Despite her abiding interest, Rowlee never thought that a career involving sharks was possible—particularly for a girl.
With that in mind, Rowlee recently made a life insurance gift to support the innovative Females in the Natural Sciences (F.I.N.S.) program at the Rosenstiel School of Marine and Atmospheric Science. F.I.N.S. encourages girls’ involvement in the sciences through engaging, hands-on experiences alongside female role models.
In appreciation for her gift, F.I.N.S. invited Rowlee and her husband, James D. (Jim) Rowlee, J.D. ’97, to participate in a recent day-long shark tagging excursion.
As the crew located lemon, blacktip, and nurse sharks off Key Biscayne and brought them aboard, about two dozen girls between the ages of 10 and 18, from local public and private schools, helped to pull in the drum lines and perform the workups—taking length measurements, extracting tissue samples, and attaching tags.
The crew members, all-female graduate students at the Rosenstiel School, also spoke to the girls in detail about their research concentrations.
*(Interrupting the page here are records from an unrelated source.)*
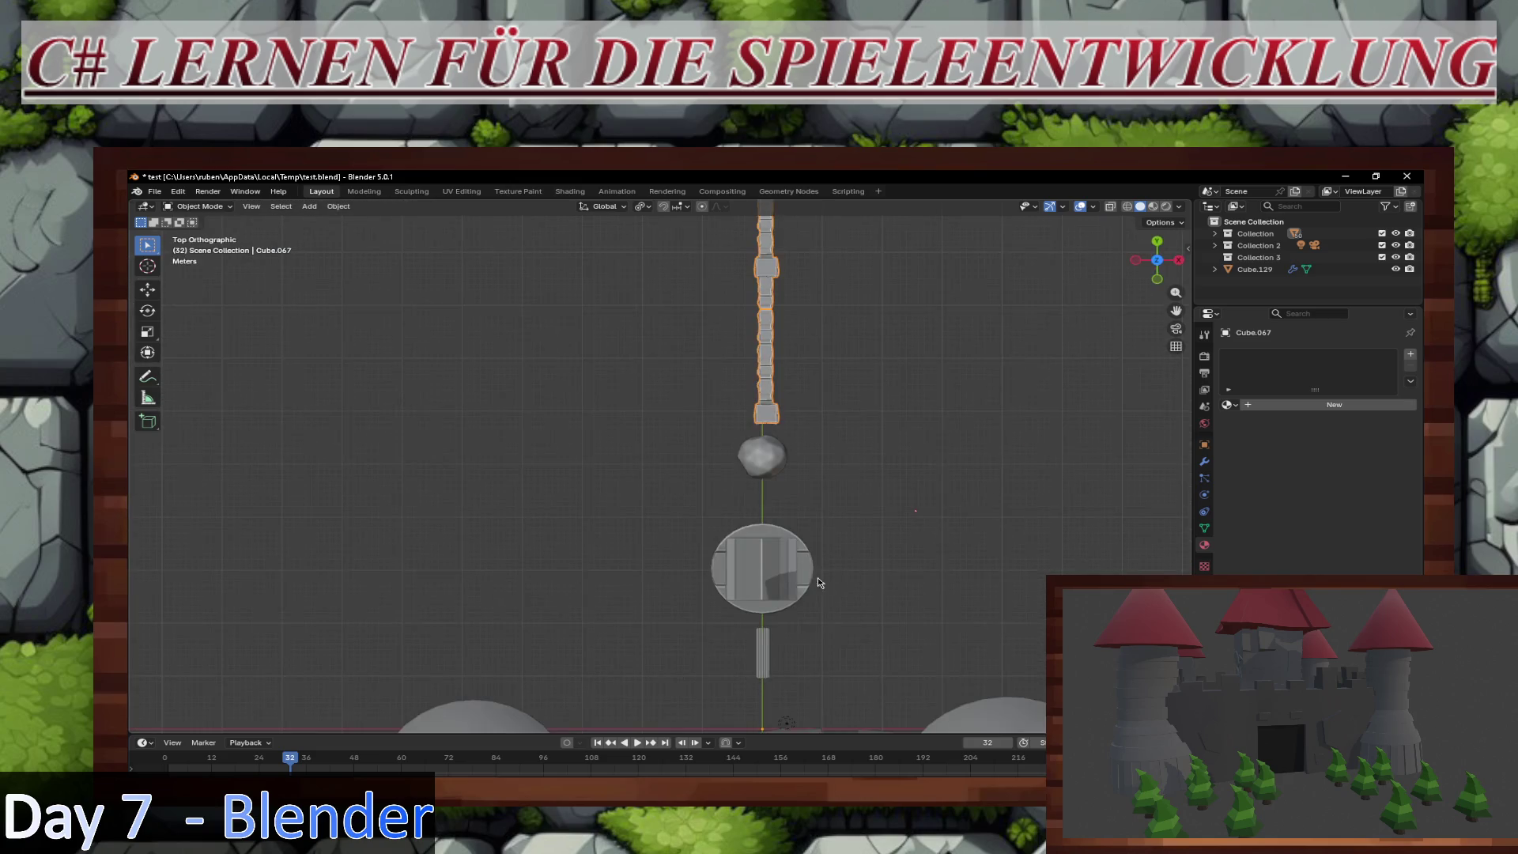
scroll(810, 581, "down", 5)
middle_click_drag(789, 599, 812, 503, "shift")
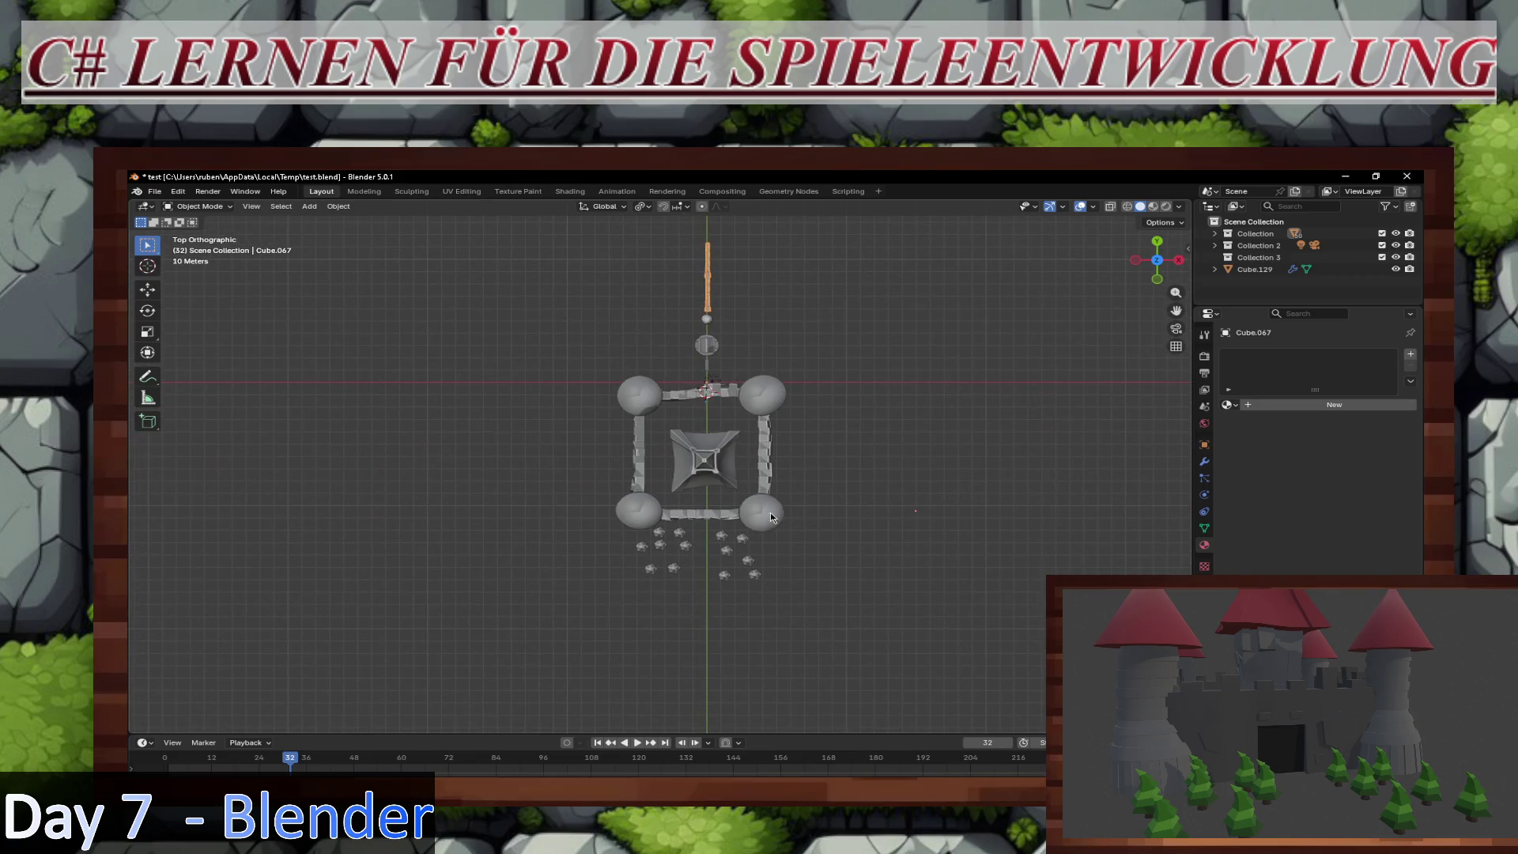
key("g")
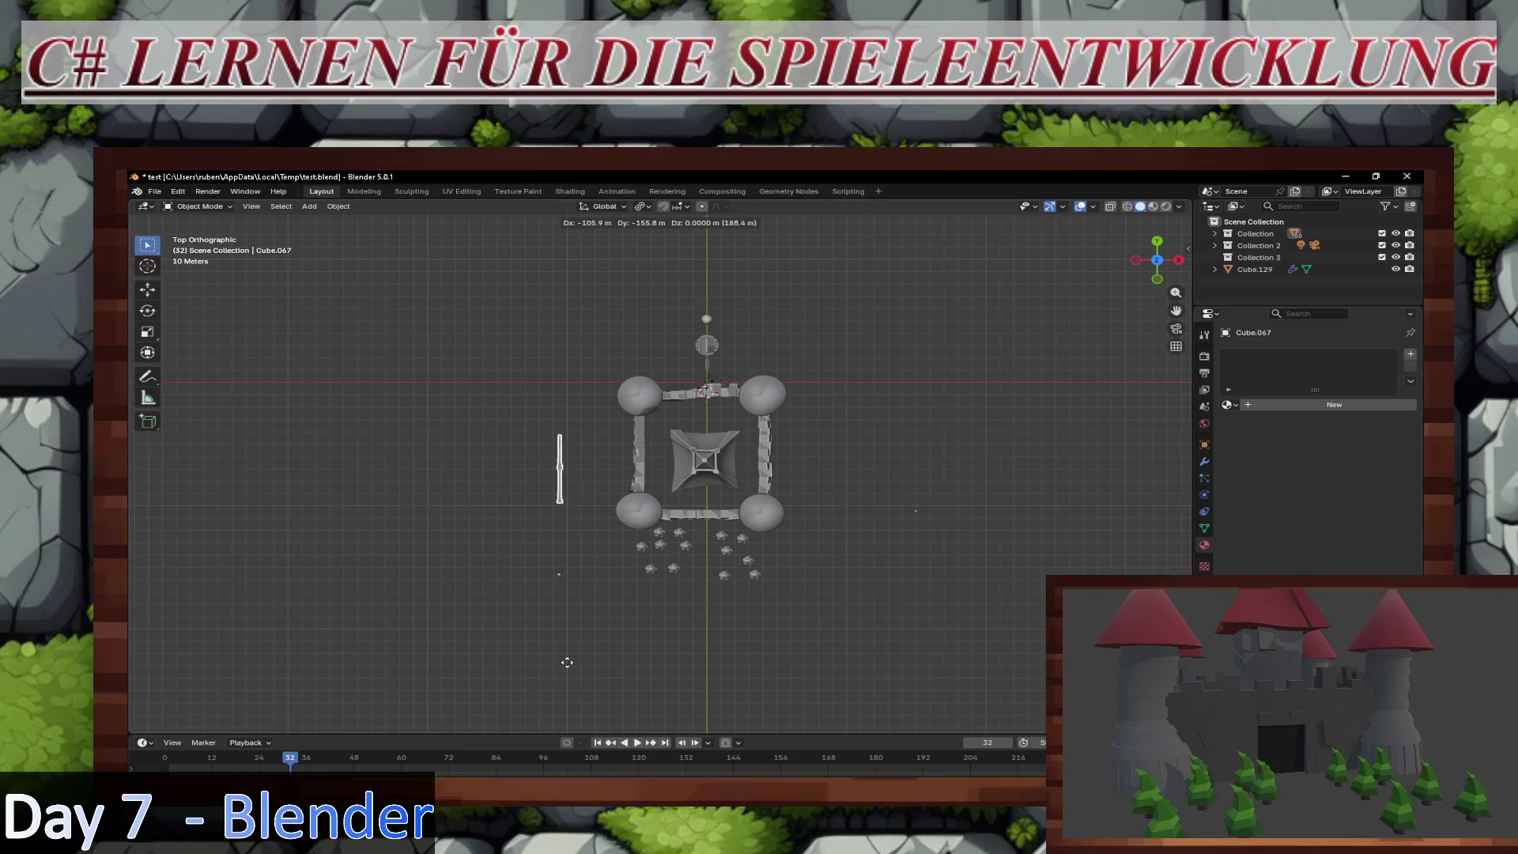
right_click(573, 652)
middle_click_drag(886, 530, 814, 528)
left_click(824, 513)
Step: Select the bench and adjust its height by moving it along Z
left_click(773, 519)
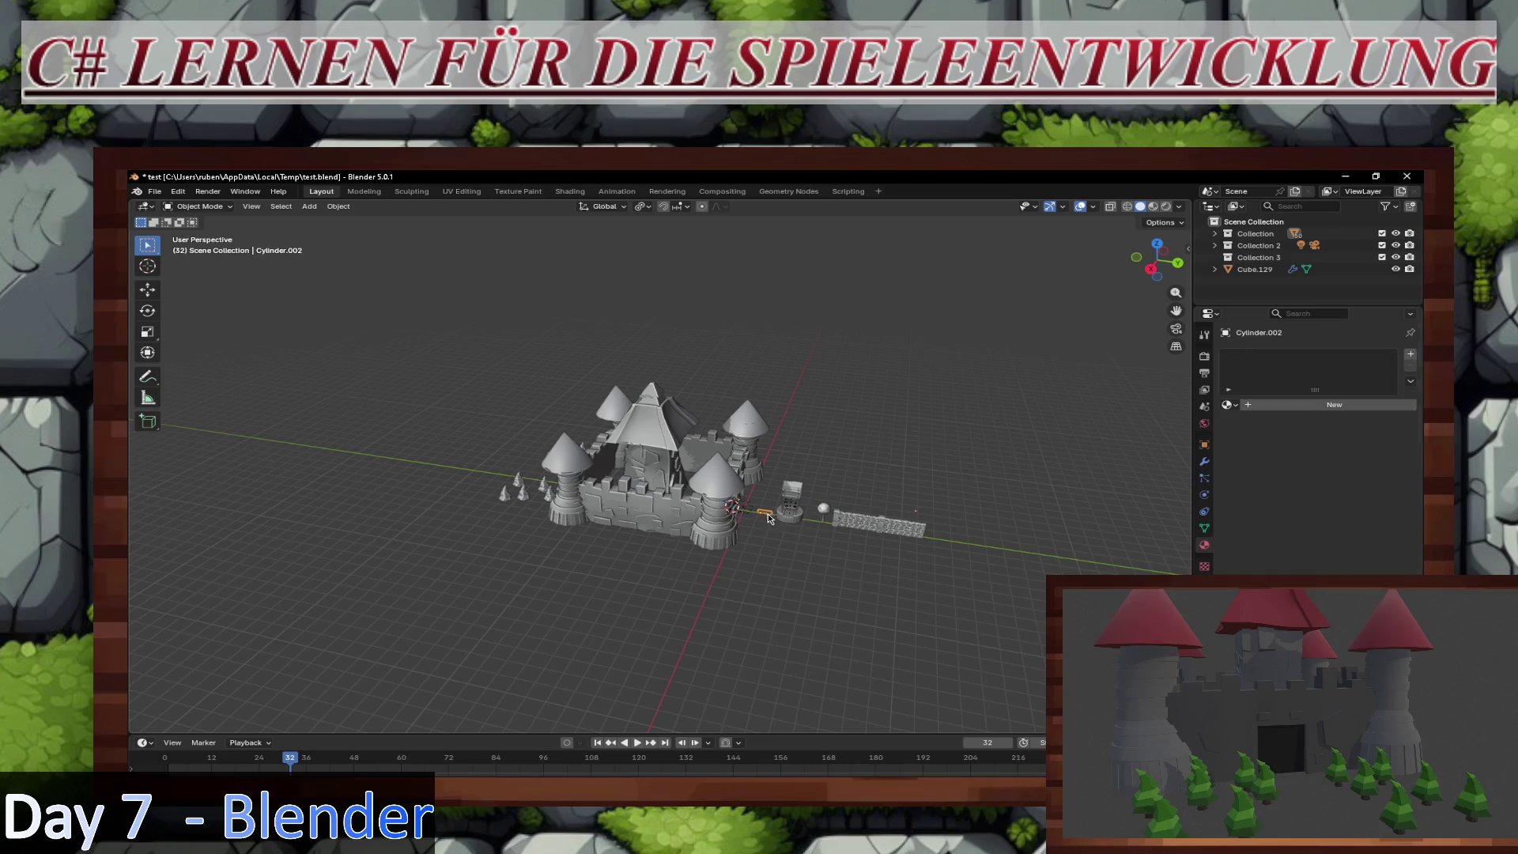
scroll(844, 586, "up", 5)
middle_click_drag(832, 600, 964, 641)
key("g")
key("z")
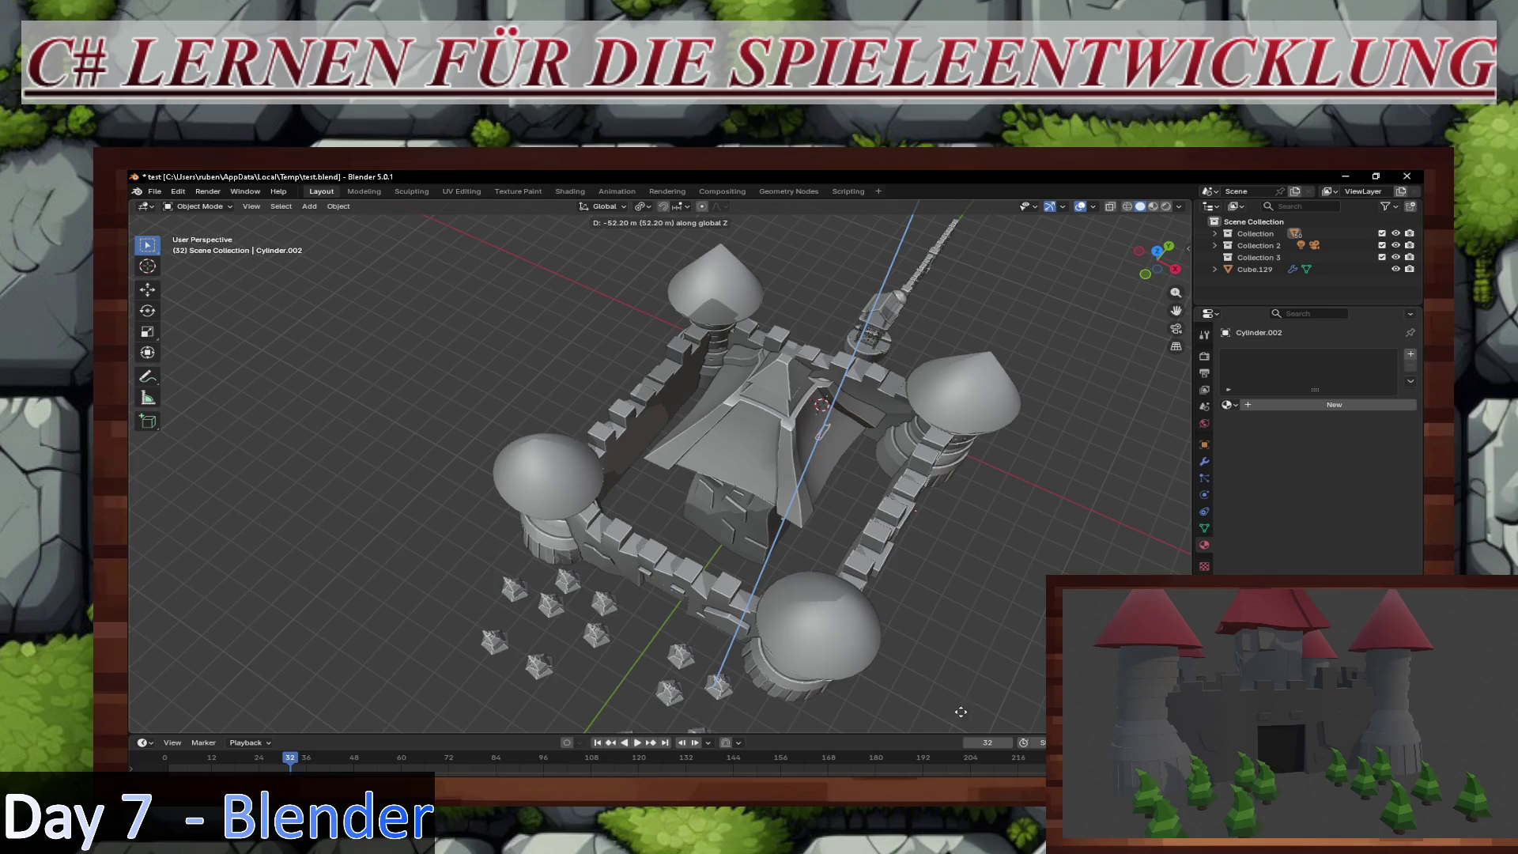
left_click(832, 600)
Professor Claire Paris, an expert in larvae and their migration as well as a world-class competitive freediver, talked about how these pursuits have taken her around the world.
“I was absolutely captivated,” Rowlee said. “My eyes were wide open the whole day.”
Rowlee was impressed that the girls might “have a totally different trajectory with their lives based on that one experience. I like to support the F.I.N.S. program as a woman, knowing that if I had had this experience at 12, 13, 14, I might have gone in a different direction,” she said.
F.I.N.S. is part of the broader community outreach efforts of the Shark Research and Conservation Program. Under the direction of Dr. Neil Hammerschlag, research associate professor at the Rosenstiel School and the Abess Center for Ecosystem Science and Policy, the SRC engages over 1,000 students from schools across Miami-Dade County each year.
About the impact of her planned gift, Rowlee said, “It’s nice to know that other people will have an opportunity to do something that I didn’t, and to know that sharks will continue to be researched and protected and studied by future generations, which means we’re making the world a better place.”